Supplied data Block Start
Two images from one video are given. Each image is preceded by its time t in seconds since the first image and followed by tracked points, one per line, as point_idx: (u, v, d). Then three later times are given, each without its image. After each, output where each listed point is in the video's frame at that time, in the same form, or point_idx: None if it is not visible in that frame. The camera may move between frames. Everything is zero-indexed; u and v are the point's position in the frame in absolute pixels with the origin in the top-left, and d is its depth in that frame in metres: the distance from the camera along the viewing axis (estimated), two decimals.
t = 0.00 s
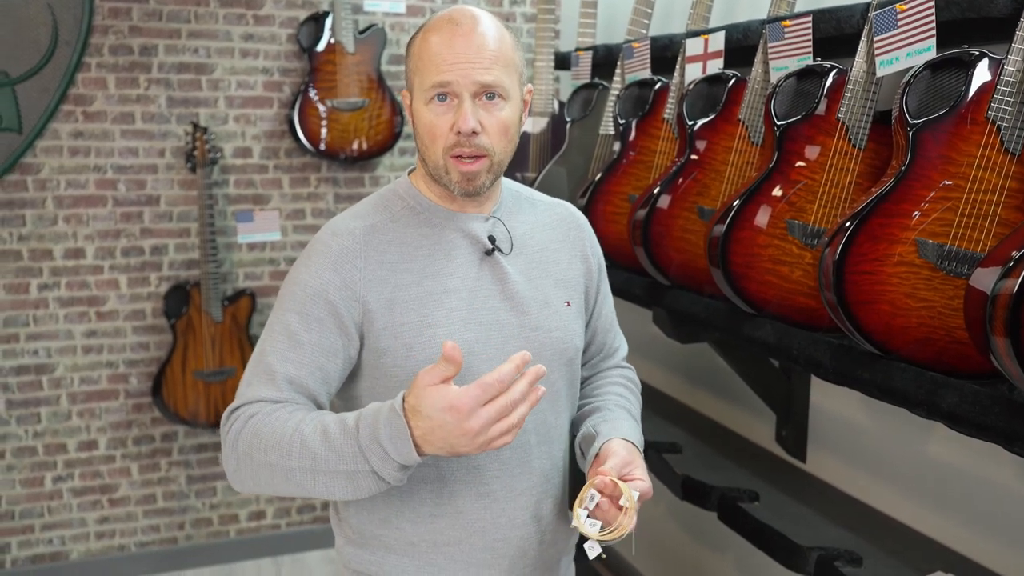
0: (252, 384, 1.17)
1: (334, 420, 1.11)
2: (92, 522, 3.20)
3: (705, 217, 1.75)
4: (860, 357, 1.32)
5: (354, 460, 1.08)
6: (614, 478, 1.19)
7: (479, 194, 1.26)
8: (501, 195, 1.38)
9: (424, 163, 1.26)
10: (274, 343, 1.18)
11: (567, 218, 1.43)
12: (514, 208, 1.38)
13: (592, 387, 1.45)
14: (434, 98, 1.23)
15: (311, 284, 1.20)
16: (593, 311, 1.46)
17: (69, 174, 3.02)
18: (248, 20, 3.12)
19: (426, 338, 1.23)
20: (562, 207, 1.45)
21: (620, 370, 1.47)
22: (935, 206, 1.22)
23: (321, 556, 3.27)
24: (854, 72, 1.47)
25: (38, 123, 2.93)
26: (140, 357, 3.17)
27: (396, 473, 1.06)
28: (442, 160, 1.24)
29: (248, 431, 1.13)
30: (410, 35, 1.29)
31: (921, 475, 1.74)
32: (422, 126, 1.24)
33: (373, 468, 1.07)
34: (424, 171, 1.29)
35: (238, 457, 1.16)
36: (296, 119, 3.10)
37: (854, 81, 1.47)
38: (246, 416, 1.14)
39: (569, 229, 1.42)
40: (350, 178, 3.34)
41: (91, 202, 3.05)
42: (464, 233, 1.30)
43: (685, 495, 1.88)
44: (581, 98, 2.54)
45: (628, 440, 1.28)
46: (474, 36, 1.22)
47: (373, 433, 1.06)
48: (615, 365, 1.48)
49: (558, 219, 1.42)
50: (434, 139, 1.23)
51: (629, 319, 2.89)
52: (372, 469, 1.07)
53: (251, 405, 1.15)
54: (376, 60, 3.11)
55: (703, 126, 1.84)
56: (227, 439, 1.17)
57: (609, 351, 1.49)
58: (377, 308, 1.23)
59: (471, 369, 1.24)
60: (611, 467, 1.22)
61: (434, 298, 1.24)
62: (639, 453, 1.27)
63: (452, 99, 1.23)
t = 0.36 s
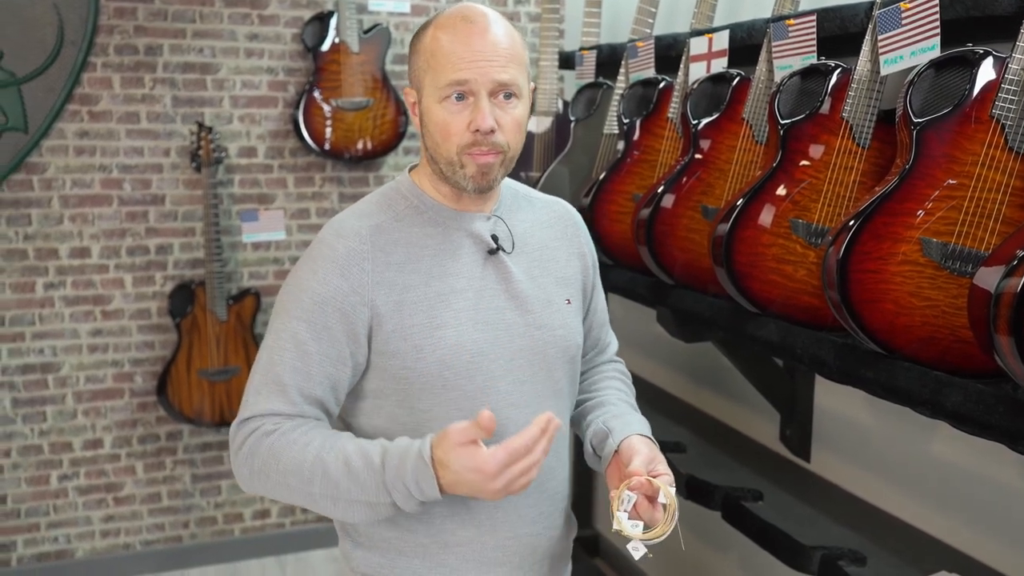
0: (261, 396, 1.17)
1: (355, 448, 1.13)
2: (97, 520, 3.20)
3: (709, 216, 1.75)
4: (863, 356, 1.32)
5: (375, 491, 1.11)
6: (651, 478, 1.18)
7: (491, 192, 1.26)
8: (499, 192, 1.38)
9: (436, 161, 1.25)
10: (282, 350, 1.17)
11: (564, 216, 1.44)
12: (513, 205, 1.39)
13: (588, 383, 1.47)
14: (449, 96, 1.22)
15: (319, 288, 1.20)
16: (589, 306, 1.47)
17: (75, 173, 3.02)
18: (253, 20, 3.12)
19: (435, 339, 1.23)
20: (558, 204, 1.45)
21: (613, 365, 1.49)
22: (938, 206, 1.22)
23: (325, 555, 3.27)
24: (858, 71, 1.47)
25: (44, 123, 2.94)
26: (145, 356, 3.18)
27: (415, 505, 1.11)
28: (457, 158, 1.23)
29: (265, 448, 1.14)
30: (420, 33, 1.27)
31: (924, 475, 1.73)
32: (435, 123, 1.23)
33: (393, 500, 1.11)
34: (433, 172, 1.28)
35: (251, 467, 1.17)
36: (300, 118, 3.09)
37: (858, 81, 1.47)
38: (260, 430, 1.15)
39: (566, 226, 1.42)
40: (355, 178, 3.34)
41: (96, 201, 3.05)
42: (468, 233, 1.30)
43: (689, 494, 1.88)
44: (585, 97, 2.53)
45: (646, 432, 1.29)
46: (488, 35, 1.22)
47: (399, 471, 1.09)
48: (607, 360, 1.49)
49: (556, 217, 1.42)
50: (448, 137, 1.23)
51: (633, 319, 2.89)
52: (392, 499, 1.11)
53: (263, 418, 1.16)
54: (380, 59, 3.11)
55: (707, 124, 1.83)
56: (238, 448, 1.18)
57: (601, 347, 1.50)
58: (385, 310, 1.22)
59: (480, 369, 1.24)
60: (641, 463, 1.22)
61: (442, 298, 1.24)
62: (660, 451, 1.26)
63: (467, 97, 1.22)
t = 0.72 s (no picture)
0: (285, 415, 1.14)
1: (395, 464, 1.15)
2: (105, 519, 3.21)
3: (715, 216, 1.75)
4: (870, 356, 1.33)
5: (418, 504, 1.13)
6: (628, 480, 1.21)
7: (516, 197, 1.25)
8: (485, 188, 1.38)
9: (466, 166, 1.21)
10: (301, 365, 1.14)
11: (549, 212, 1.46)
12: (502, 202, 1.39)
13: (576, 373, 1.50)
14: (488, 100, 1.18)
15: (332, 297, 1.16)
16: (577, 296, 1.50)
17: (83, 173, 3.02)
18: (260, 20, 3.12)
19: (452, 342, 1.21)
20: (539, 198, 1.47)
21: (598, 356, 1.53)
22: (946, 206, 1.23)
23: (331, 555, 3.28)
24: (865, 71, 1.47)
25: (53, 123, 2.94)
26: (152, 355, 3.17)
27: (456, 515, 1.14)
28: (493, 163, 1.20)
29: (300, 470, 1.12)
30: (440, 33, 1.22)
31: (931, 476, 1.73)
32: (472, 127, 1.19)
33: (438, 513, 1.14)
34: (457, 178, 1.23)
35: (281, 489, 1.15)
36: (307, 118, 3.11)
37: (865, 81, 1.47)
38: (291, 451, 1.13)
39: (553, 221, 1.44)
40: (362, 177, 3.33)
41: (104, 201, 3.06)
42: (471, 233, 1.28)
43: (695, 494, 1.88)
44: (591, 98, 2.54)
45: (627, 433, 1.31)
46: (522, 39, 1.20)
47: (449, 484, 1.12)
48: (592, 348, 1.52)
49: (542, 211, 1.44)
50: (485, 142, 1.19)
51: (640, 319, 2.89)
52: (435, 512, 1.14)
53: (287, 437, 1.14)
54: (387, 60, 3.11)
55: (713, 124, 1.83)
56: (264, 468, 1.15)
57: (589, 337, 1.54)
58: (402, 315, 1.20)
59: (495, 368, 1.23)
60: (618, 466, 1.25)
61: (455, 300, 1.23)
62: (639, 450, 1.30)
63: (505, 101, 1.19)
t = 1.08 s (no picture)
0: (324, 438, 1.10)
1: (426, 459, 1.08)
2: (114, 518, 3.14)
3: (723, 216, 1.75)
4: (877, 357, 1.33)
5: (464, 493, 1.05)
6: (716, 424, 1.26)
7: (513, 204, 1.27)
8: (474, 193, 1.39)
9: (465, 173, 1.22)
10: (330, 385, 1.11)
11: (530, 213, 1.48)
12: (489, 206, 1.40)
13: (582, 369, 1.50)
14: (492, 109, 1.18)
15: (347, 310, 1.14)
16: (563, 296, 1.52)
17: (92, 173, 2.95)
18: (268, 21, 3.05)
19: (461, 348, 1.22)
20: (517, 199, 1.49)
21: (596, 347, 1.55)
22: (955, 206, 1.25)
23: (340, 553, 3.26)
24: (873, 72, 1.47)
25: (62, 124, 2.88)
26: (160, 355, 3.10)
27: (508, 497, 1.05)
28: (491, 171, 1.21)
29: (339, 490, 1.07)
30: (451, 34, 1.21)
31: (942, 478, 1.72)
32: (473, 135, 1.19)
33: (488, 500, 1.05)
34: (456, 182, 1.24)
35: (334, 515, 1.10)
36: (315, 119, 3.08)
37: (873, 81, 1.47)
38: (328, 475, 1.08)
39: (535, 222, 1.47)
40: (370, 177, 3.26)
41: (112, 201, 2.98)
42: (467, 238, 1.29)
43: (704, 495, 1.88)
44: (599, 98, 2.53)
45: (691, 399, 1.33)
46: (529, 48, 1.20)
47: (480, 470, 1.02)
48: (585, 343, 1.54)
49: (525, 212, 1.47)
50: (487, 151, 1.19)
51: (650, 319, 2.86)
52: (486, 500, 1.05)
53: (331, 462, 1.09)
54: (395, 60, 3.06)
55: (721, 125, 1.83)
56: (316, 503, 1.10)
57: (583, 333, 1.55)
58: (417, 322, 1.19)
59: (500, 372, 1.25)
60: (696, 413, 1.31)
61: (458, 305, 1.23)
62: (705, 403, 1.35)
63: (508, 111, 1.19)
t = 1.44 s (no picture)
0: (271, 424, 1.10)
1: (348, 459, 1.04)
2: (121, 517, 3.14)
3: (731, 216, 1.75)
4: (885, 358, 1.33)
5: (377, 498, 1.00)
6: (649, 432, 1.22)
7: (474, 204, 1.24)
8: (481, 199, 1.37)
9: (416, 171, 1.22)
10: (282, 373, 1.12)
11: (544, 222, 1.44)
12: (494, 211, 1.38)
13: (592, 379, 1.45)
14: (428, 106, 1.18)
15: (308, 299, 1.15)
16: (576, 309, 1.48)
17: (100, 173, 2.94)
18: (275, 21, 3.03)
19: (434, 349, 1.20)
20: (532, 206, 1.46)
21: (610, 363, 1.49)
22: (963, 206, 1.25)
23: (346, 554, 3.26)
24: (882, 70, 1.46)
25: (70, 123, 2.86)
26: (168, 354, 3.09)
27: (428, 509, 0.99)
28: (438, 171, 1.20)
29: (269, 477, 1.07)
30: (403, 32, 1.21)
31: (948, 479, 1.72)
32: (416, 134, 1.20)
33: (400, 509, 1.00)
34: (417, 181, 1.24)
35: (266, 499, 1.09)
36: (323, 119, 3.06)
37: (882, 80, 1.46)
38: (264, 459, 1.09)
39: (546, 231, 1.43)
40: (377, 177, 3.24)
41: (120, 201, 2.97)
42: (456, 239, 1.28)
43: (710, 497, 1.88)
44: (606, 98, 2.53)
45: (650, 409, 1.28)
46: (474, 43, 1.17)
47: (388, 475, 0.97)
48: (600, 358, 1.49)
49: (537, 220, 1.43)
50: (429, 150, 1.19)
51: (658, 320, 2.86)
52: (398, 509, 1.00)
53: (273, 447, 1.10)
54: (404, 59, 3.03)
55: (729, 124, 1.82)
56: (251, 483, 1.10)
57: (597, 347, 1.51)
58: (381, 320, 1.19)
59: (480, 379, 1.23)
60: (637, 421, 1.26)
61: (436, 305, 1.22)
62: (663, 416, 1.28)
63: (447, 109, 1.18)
Supplied data Block End
### [What the exercise asks]
Go to the line with "8: (501, 195, 1.38)" in the entries above and repeat every line from there through the line with "34: (424, 171, 1.29)", exactly and with no other text.

### [Response box]
8: (501, 195, 1.38)
9: (424, 163, 1.26)
10: (274, 343, 1.18)
11: (567, 218, 1.43)
12: (514, 208, 1.38)
13: (592, 387, 1.45)
14: (434, 98, 1.23)
15: (311, 284, 1.20)
16: (593, 311, 1.46)
17: (69, 174, 3.02)
18: (248, 20, 3.12)
19: (426, 338, 1.23)
20: (562, 207, 1.45)
21: (620, 370, 1.47)
22: (935, 206, 1.22)
23: (321, 556, 3.27)
24: (854, 72, 1.47)
25: (38, 123, 2.93)
26: (140, 357, 3.17)
27: (396, 473, 1.06)
28: (442, 160, 1.24)
29: (248, 431, 1.13)
30: (410, 35, 1.29)
31: (921, 475, 1.74)
32: (422, 126, 1.24)
33: (373, 468, 1.07)
34: (424, 171, 1.29)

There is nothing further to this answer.